The five ways to implement a safety-first culture

Safety in any workplace is paramount and does not cost as much as a serious accident. 

IN the last two months, the Marine Accident Investigation Branch reported on a fatal auxiliary boiler explosion, serious head injuries to crew from equipment, fire, carbon monoxide poisoning, overboard fatalities, and many other injuries to seafarers as a result of carrying out their daily work tasks.

As Philippe Baudon, CEO of industrial, international companies, reported last month, fatalities occur daily in the workplace.  Of course there are financial and legal consequences that must be considered but above all, staff should not go to work in the morning, never to come home again.

Based on Baudon’s thought process towards a safety-first culture, here’s five tips (yes, you can count them on one hand), from an industrial expert that can be directly implemented into the maritime sector.

1. Be aware and talk. 

Risk analysis, procedures and instructions are critical but Baudon believes only sustainable results can be achieved by people being aware of their actions and collaborating to improve safety.  This is enhanced through talking about safety. Share accidents when they happen, not to finger point but to generate a learning process. Baudon suggests beginning the day with talking about safety, sharing experiences and making it more of an everyday discussion so that people are engaged in it constantly.

This is critical in the maritime industry where accidents have been attributed to incorrect equipment use or lack of following procedure. Talking about previous accidents, why and where they happened could help seafarers not to make the same mistakes again.

2. Consider using the Dupont Bradley curve.

Developed by Dupont in 1995, the infographic illustrates how to develop a high quality safety culture by shifting the mindset to consider safety first.
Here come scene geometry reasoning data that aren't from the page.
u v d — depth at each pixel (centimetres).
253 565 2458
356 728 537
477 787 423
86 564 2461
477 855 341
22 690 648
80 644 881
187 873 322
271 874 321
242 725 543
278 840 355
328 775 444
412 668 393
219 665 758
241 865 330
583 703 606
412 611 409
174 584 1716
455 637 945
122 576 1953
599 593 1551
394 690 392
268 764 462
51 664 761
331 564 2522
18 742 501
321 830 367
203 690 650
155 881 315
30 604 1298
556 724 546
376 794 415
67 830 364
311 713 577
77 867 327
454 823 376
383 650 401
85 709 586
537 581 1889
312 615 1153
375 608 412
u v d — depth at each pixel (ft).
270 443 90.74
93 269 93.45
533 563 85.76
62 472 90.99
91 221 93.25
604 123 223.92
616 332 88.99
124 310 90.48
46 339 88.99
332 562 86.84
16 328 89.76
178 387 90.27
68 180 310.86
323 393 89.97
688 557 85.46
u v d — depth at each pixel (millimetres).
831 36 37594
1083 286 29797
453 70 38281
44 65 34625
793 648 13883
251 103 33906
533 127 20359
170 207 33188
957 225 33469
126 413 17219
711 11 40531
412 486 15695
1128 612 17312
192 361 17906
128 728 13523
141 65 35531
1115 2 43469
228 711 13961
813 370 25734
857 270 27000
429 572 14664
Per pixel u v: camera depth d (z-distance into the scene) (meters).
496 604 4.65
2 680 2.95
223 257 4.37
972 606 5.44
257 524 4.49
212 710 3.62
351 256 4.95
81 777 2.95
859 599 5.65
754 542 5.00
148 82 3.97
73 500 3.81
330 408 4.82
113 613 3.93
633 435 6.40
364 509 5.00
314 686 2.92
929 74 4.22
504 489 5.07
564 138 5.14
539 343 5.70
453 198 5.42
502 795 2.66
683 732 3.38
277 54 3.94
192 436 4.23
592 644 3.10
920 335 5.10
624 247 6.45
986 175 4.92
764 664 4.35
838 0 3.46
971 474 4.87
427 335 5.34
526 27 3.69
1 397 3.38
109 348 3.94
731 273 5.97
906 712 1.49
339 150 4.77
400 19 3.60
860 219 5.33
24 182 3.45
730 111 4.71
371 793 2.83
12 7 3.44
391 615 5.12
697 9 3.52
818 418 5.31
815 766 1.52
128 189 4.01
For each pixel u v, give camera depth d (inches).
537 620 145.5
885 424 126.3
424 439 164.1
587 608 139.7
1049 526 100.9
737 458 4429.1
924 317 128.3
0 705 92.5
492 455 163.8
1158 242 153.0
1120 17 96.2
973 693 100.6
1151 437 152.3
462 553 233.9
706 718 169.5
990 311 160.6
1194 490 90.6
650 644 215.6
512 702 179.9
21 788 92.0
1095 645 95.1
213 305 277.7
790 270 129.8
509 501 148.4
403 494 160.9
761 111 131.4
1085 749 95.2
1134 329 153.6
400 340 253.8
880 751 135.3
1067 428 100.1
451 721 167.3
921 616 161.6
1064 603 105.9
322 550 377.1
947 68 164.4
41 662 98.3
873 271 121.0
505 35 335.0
It involves moving away from a reactive state of mind where responsibility is not really taken and the ethos is that accidents will happen is taken. It emphases the importance of moving to an interdependent stage where employees feel ownership for safety and take responsibility, do not accept low standards or risk taking.

Image courtesy of Dupont.

This is very applicable to crew working on board large and dangerous vessels. Having the confidence to refuse a task if there are questions of safety at hand could prove life-saving.

 

3. Think of safety as a project. 

Baudon suggests that to achieve a true safety culture, safety must first start with a roadmap.  Listing steps, prioritising them, only taking a new one once the existing ones are well embedded into daily routine.  A safety-haste rather than a safety-first culture is often the result of too many projects running in parallel claims Baudon.

 

4. Make safe actions visible.

Baudon recommends making safety visible, such as displaying the number of accident-free days outside a plant entrance.  Baudon had a unique idea of asking staff to park their cars backwards when arriving at work.  Firstly, it gives better visibility on leaving and second, it immediately triggers a safe way of thinking from the moment the employees are in the working environment.

Drawing attention to the safe work that takes place generates a positive safety vibe. This is particularly important to seafarers where accidents and news of fatalities is all too common.

 

5. Believe that it is possible to have a 0-accident environment. 

Baudon emphasises the importance of believing the possibility of a zero-accident zone. This must start with the team manager – set the example, ensure your credibility and make sure that everyone believes their job to be as risky as another person’s job.

These key learnings were adapted from Philippe Baudon’s article published on LinkedIn on June 30 this year.